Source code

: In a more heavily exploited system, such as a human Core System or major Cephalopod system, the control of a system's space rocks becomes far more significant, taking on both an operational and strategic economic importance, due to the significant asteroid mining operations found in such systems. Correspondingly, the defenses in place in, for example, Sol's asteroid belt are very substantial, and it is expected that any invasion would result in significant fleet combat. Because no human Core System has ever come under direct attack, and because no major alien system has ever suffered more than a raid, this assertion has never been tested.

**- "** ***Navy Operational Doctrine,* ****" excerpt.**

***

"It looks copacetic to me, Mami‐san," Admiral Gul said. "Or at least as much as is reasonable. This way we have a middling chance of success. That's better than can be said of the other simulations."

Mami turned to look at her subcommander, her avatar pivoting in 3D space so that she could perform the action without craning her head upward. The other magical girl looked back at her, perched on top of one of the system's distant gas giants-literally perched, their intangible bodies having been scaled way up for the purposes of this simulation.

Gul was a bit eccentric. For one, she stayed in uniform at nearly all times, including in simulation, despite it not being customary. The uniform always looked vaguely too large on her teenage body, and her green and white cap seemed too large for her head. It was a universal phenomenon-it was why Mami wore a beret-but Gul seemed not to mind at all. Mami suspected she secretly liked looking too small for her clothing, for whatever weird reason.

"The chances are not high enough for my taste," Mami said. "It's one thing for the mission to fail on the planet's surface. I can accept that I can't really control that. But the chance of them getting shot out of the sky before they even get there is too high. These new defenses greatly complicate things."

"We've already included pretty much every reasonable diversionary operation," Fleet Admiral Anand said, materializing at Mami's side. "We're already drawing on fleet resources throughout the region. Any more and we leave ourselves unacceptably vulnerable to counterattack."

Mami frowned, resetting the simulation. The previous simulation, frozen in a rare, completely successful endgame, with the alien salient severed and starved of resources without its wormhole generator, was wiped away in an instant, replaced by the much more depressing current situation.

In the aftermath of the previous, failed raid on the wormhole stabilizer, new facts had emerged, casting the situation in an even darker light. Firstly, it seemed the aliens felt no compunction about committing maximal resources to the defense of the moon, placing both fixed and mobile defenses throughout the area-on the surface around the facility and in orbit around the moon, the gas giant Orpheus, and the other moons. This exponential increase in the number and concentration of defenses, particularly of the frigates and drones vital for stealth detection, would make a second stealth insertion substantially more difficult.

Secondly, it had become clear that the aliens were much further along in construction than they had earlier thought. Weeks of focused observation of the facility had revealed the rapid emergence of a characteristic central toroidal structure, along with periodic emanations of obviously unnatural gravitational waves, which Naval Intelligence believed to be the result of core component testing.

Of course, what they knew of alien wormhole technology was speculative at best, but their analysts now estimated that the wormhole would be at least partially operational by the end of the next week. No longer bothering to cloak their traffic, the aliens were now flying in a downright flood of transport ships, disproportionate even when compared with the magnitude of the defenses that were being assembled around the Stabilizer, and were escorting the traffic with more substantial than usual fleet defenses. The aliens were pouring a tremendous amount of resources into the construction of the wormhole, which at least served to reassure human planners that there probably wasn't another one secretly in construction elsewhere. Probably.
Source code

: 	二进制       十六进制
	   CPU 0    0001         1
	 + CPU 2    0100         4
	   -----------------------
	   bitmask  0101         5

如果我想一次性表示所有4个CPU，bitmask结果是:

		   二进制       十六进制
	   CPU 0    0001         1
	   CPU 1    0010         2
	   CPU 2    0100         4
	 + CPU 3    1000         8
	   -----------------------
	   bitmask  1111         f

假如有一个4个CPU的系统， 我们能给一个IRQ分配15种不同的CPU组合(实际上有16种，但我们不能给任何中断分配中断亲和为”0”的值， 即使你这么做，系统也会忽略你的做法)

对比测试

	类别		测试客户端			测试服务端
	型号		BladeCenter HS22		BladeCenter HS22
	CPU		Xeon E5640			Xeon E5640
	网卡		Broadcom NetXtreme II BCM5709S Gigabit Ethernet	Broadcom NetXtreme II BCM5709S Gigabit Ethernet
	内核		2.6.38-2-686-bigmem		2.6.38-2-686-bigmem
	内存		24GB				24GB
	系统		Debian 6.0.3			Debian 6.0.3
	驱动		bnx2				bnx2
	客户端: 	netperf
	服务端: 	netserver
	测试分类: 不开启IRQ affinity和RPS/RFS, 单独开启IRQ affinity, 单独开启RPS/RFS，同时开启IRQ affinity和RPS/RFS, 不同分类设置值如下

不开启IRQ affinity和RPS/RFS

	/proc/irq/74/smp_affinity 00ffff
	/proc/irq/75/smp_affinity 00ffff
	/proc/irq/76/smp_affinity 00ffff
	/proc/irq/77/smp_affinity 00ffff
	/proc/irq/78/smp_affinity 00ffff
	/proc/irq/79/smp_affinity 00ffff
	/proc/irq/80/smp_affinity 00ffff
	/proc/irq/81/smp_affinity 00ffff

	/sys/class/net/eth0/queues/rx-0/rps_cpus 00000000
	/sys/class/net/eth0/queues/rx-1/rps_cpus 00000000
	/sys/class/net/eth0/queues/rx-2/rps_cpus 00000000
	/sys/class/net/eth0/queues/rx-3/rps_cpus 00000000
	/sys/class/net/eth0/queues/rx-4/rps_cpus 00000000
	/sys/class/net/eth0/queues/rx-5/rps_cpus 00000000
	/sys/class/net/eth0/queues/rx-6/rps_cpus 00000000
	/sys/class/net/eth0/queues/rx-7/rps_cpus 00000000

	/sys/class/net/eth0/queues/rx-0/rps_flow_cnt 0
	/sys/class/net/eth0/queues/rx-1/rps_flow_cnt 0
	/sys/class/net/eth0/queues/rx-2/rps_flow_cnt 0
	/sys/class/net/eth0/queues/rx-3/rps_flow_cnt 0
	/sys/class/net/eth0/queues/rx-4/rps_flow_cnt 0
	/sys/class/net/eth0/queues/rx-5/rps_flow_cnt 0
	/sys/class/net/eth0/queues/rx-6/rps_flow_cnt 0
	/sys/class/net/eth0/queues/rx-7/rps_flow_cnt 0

+++

Written task:
What is wanted is the full set of entries above, reproduced exactly.

Solution:
Source code

: In a more heavily exploited system, such as a human Core System or major Cephalopod system, the control of a system's space rocks becomes far more significant, taking on both an operational and strategic economic importance, due to the significant asteroid mining operations found in such systems. Correspondingly, the defenses in place in, for example, Sol's asteroid belt are very substantial, and it is expected that any invasion would result in significant fleet combat. Because no human Core System has ever come under direct attack, and because no major alien system has ever suffered more than a raid, this assertion has never been tested.

**- "** ***Navy Operational Doctrine,* ****" excerpt.**

***

"It looks copacetic to me, Mami‐san," Admiral Gul said. "Or at least as much as is reasonable. This way we have a middling chance of success. That's better than can be said of the other simulations."

Mami turned to look at her subcommander, her avatar pivoting in 3D space so that she could perform the action without craning her head upward. The other magical girl looked back at her, perched on top of one of the system's distant gas giants-literally perched, their intangible bodies having been scaled way up for the purposes of this simulation.

Gul was a bit eccentric. For one, she stayed in uniform at nearly all times, including in simulation, despite it not being customary. The uniform always looked vaguely too large on her teenage body, and her green and white cap seemed too large for her head. It was a universal phenomenon-it was why Mami wore a beret-but Gul seemed not to mind at all. Mami suspected she secretly liked looking too small for her clothing, for whatever weird reason.

"The chances are not high enough for my taste," Mami said. "It's one thing for the mission to fail on the planet's surface. I can accept that I can't really control that. But the chance of them getting shot out of the sky before they even get there is too high. These new defenses greatly complicate things."

"We've already included pretty much every reasonable diversionary operation," Fleet Admiral Anand said, materializing at Mami's side. "We're already drawing on fleet resources throughout the region. Any more and we leave ourselves unacceptably vulnerable to counterattack."

Mami frowned, resetting the simulation. The previous simulation, frozen in a rare, completely successful endgame, with the alien salient severed and starved of resources without its wormhole generator, was wiped away in an instant, replaced by the much more depressing current situation.

In the aftermath of the previous, failed raid on the wormhole stabilizer, new facts had emerged, casting the situation in an even darker light. Firstly, it seemed the aliens felt no compunction about committing maximal resources to the defense of the moon, placing both fixed and mobile defenses throughout the area-on the surface around the facility and in orbit around the moon, the gas giant Orpheus, and the other moons. This exponential increase in the number and concentration of defenses, particularly of the frigates and drones vital for stealth detection, would make a second stealth insertion substantially more difficult.

Secondly, it had become clear that the aliens were much further along in construction than they had earlier thought. Weeks of focused observation of the facility had revealed the rapid emergence of a characteristic central toroidal structure, along with periodic emanations of obviously unnatural gravitational waves, which Naval Intelligence believed to be the result of core component testing.

Of course, what they knew of alien wormhole technology was speculative at best, but their analysts now estimated that the wormhole would be at least partially operational by the end of the next week. No longer bothering to cloak their traffic, the aliens were now flying in a downright flood of transport ships, disproportionate even when compared with the magnitude of the defenses that were being assembled around the Stabilizer, and were escorting the traffic with more substantial than usual fleet defenses. The aliens were pouring a tremendous amount of resources into the construction of the wormhole, which at least served to reassure human planners that there probably wasn't another one secretly in construction elsewhere. Probably.
Source code

: 	二进制       十六进制
	   CPU 0    0001         1
	 + CPU 2    0100         4
	   -----------------------
	   bitmask  0101         5

如果我想一次性表示所有4个CPU，bitmask结果是:

		   二进制       十六进制
	   CPU 0    0001         1
	   CPU 1    0010         2
	   CPU 2    0100         4
	 + CPU 3    1000         8
	   -----------------------
	   bitmask  1111         f

假如有一个4个CPU的系统， 我们能给一个IRQ分配15种不同的CPU组合(实际上有16种，但我们不能给任何中断分配中断亲和为”0”的值， 即使你这么做，系统也会忽略你的做法)

对比测试

	类别		测试客户端			测试服务端
	型号		BladeCenter HS22		BladeCenter HS22
	CPU		Xeon E5640			Xeon E5640
	网卡		Broadcom NetXtreme II BCM5709S Gigabit Ethernet	Broadcom NetXtreme II BCM5709S Gigabit Ethernet
	内核		2.6.38-2-686-bigmem		2.6.38-2-686-bigmem
	内存		24GB				24GB
	系统		Debian 6.0.3			Debian 6.0.3
	驱动		bnx2				bnx2
	客户端: 	netperf
	服务端: 	netserver
	测试分类: 不开启IRQ affinity和RPS/RFS, 单独开启IRQ affinity, 单独开启RPS/RFS，同时开启IRQ affinity和RPS/RFS, 不同分类设置值如下

不开启IRQ affinity和RPS/RFS

	/proc/irq/74/smp_affinity 00ffff
	/proc/irq/75/smp_affinity 00ffff
	/proc/irq/76/smp_affinity 00ffff
	/proc/irq/77/smp_affinity 00ffff
	/proc/irq/78/smp_affinity 00ffff
	/proc/irq/79/smp_affinity 00ffff
	/proc/irq/80/smp_affinity 00ffff
	/proc/irq/81/smp_affinity 00ffff

	/sys/class/net/eth0/queues/rx-0/rps_cpus 00000000
	/sys/class/net/eth0/queues/rx-1/rps_cpus 00000000
	/sys/class/net/eth0/queues/rx-2/rps_cpus 00000000
	/sys/class/net/eth0/queues/rx-3/rps_cpus 00000000
	/sys/class/net/eth0/queues/rx-4/rps_cpus 00000000
	/sys/class/net/eth0/queues/rx-5/rps_cpus 00000000
	/sys/class/net/eth0/queues/rx-6/rps_cpus 00000000
	/sys/class/net/eth0/queues/rx-7/rps_cpus 00000000

	/sys/class/net/eth0/queues/rx-0/rps_flow_cnt 0
	/sys/class/net/eth0/queues/rx-1/rps_flow_cnt 0
	/sys/class/net/eth0/queues/rx-2/rps_flow_cnt 0
	/sys/class/net/eth0/queues/rx-3/rps_flow_cnt 0
	/sys/class/net/eth0/queues/rx-4/rps_flow_cnt 0
	/sys/class/net/eth0/queues/rx-5/rps_flow_cnt 0
	/sys/class/net/eth0/queues/rx-6/rps_flow_cnt 0
	/sys/class/net/eth0/queues/rx-7/rps_flow_cnt 0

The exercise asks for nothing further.